- Born: November 29, 1872 Portage Lake, Maine, U.S.
- Died: November 16, 1948 (aged 75)
- Education: School of the Museum of Fine Arts, Boston
- Occupation: Painter

= Lucy Hayward Barker =

American painter

Lucy Ellen Hayward Barker (November 29, 1872 – November 16, 1948) was an American painter.

Born in Portage Lake, Maine, Barker attended St. John's Academy in Presque Isle, before spending two years at St. Catherine's Hall, an Episcopal school in Augusta. She then studied at the School of the Museum of Fine Arts in Boston; her instructors included Frank Weston Benson, Alger V. Currier, Philip Leslie Hale, and Edmund Charles Tarbell. Associated with the American Impressionists, she kept a studio in Boston from 1898 until her marriage to Roy Barker in 1906. After motherhood, in 1929, she resumed her career in Maine, working in Presque Isle. She is buried in that town's Fairmount Cemetery; her daughter claimed that she literally died "with a paint brush in her hand".

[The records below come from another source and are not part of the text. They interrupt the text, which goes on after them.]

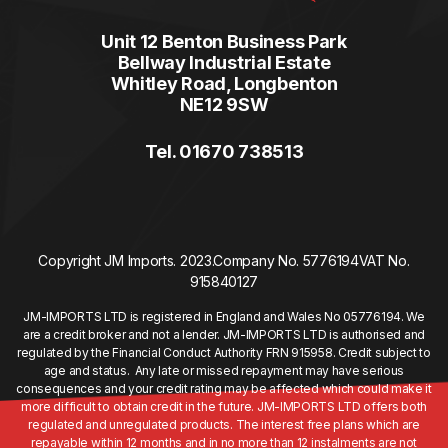
Unit 12 Benton Business Park
Bellway Industrial Estate
Whitley Road, Longbenton
NE12 9SW
Tel. 01670 738513
Copyright JM Imports. 2023.
Company No. 5776194
VAT No.
915840127
JM-IMPORTS LTD is registered in England and Wales No 05776194. We
are a credit broker and not a lender. JM-IMPORTS LTD is authorised and
regulated by the Financial Conduct Authority FRN 915958. Credit subject to
age and status. Any late or missed repayment may have serious
consequences and your credit rating may be affected which could make it
more difficult to obtain credit in the future. JM-IMPORTS LTD offers both
regulated and unregulated products. The interest free plans which are
repayable within 12 months and in no more than 12 instalments are not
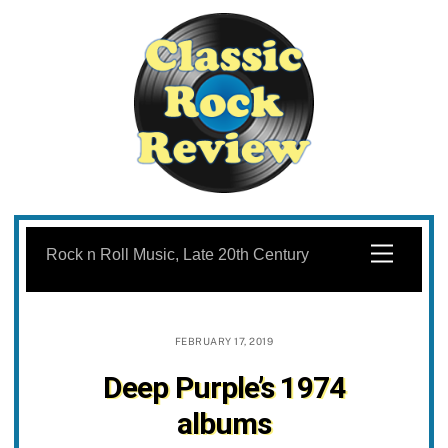
Skip
to
Menu
Rock n Roll Music, Late 20th Century
content
FEBRUARY 17, 2019
Deep Purple’s 1974
albums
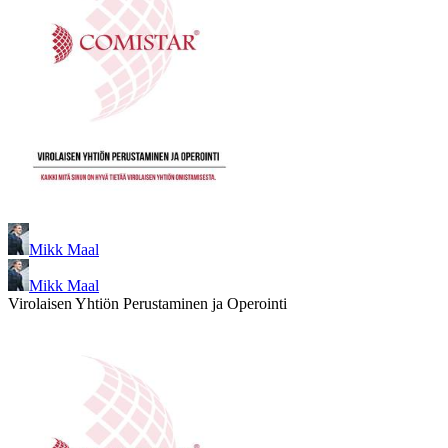
Mikk Maal
Mikk Maal
Virolaisen Yhtiön Perustaminen ja Operointi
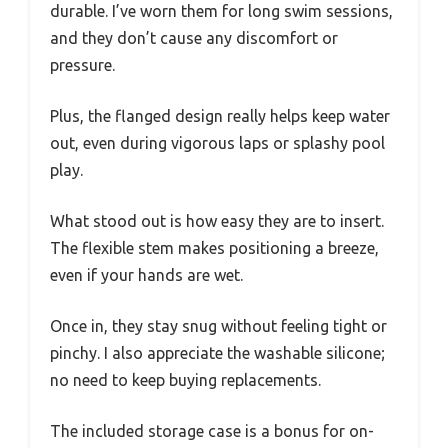
durable. I’ve worn them for long swim sessions,
and they don’t cause any discomfort or
pressure.
Plus, the flanged design really helps keep water
out, even during vigorous laps or splashy pool
play.
What stood out is how easy they are to insert.
The flexible stem makes positioning a breeze,
even if your hands are wet.
Once in, they stay snug without feeling tight or
pinchy. I also appreciate the washable silicone;
no need to keep buying replacements.
The included storage case is a bonus for on-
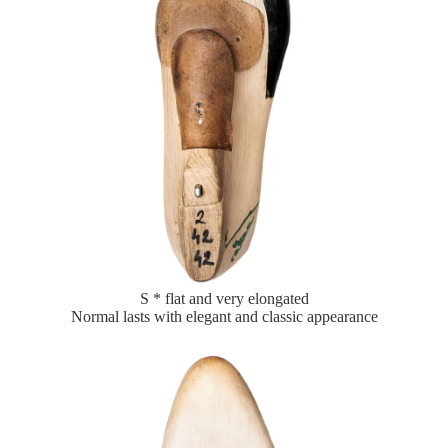
S * flat and very elongated
Normal lasts with elegant and classic appearance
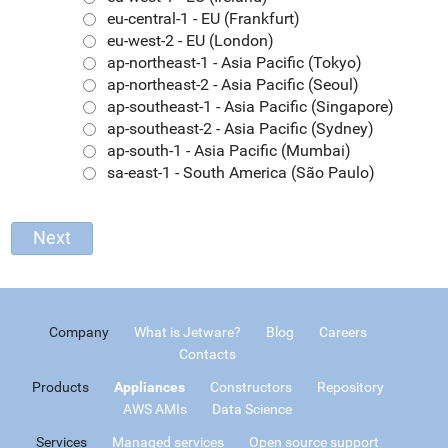
eu-central-1 - EU (Frankfurt)
eu-west-2 - EU (London)
ap-northeast-1 - Asia Pacific (Tokyo)
ap-northeast-2 - Asia Pacific (Seoul)
ap-southeast-1 - Asia Pacific (Singapore)
ap-southeast-2 - Asia Pacific (Sydney)
ap-south-1 - Asia Pacific (Mumbai)
sa-east-1 - South America (São Paulo)
Company
What is Jetware?
Blog
Careers
Contacts
Products
Appliances
Constructors
Repository
AWS AMIs
Data Science
Services
Managed services
Open source support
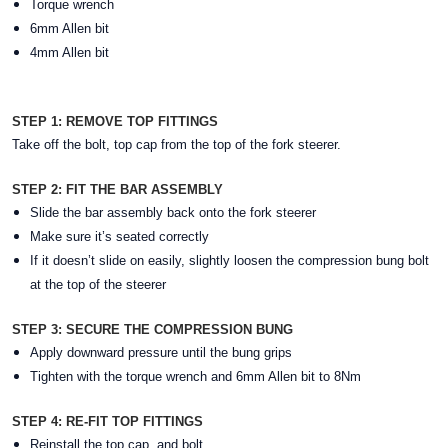
Torque wrench
6mm Allen bit
4mm Allen bit
STEP 1: REMOVE TOP FITTINGS
Take off the bolt, top cap from the top of the fork steerer.
STEP 2: FIT THE BAR ASSEMBLY
Slide the bar assembly back onto the fork steerer
Make sure it’s seated correctly
If it doesn’t slide on easily, slightly loosen the compression bung bolt
at the top of the steerer
STEP 3: SECURE THE COMPRESSION BUNG
Apply downward pressure until the bung grips
Tighten with the torque wrench and 6mm Allen bit to 8Nm
STEP 4: RE-FIT TOP FITTINGS
Reinstall the top cap, and bolt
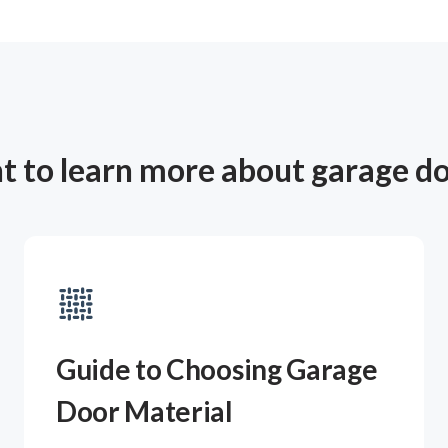
 to learn more about garage d
Guide to Choosing Garage
Door Material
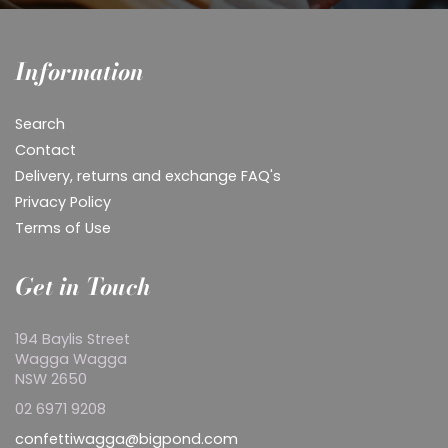
Information
Search
Contact
Delivery, returns and exchange FAQ's
Privacy Policy
Terms of Use
Get in Touch
194 Baylis Street
Wagga Wagga
NSW 2650
02 6971 9208
confettiwagga@bigpond.com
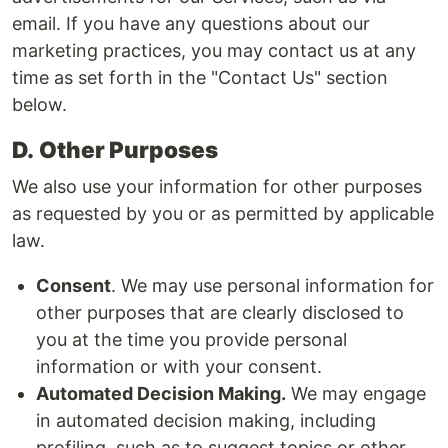
email. If you have any questions about our
marketing practices, you may contact us at any
time as set forth in the "Contact Us" section
below.
D.
Other Purposes
We also use your information for other purposes
as requested by you or as permitted by applicable
law.
Consent
. We may use personal information for
other purposes that are clearly disclosed to
you at the time you provide personal
information or with your consent.
Automated Decision Making.
We may engage
in automated decision making, including
profiling, such as to suggest topics or other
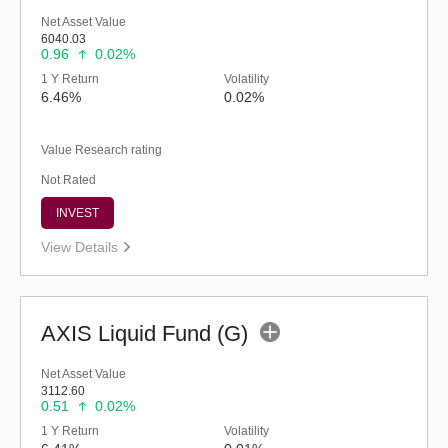
Net Asset Value
6040.03
0.96
0.02%
1 Y Return
Volatility
6.46%
0.02%
Value Research rating
Not Rated
INVEST
View Details
AXIS Liquid Fund (G)
Net Asset Value
3112.60
0.51
0.02%
1 Y Return
Volatility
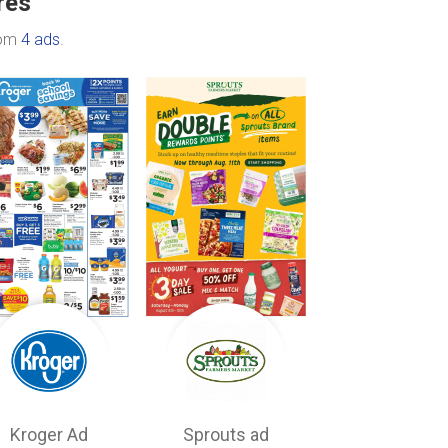
res
rom
4 ads
.
Kroger Ad
Sprouts ad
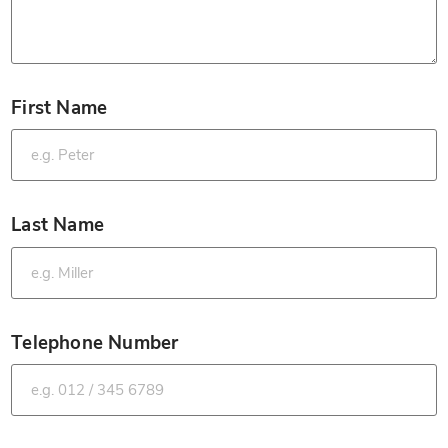
First Name
*
Last Name
*
Telephone Number
*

A drawing of Alice Tobey by Barker is in the collection of the Metropolitan Museum of Art, and her work is also owned by the Fine Arts Museums of San Francisco and the Pennsylvania Academy of the Fine Arts. One of her pieces is in the Cathedral Church of St. Luke in Portland. A collection of her papers, donated by her daughter, is owned by the Archives of American Art at the Smithsonian Institution.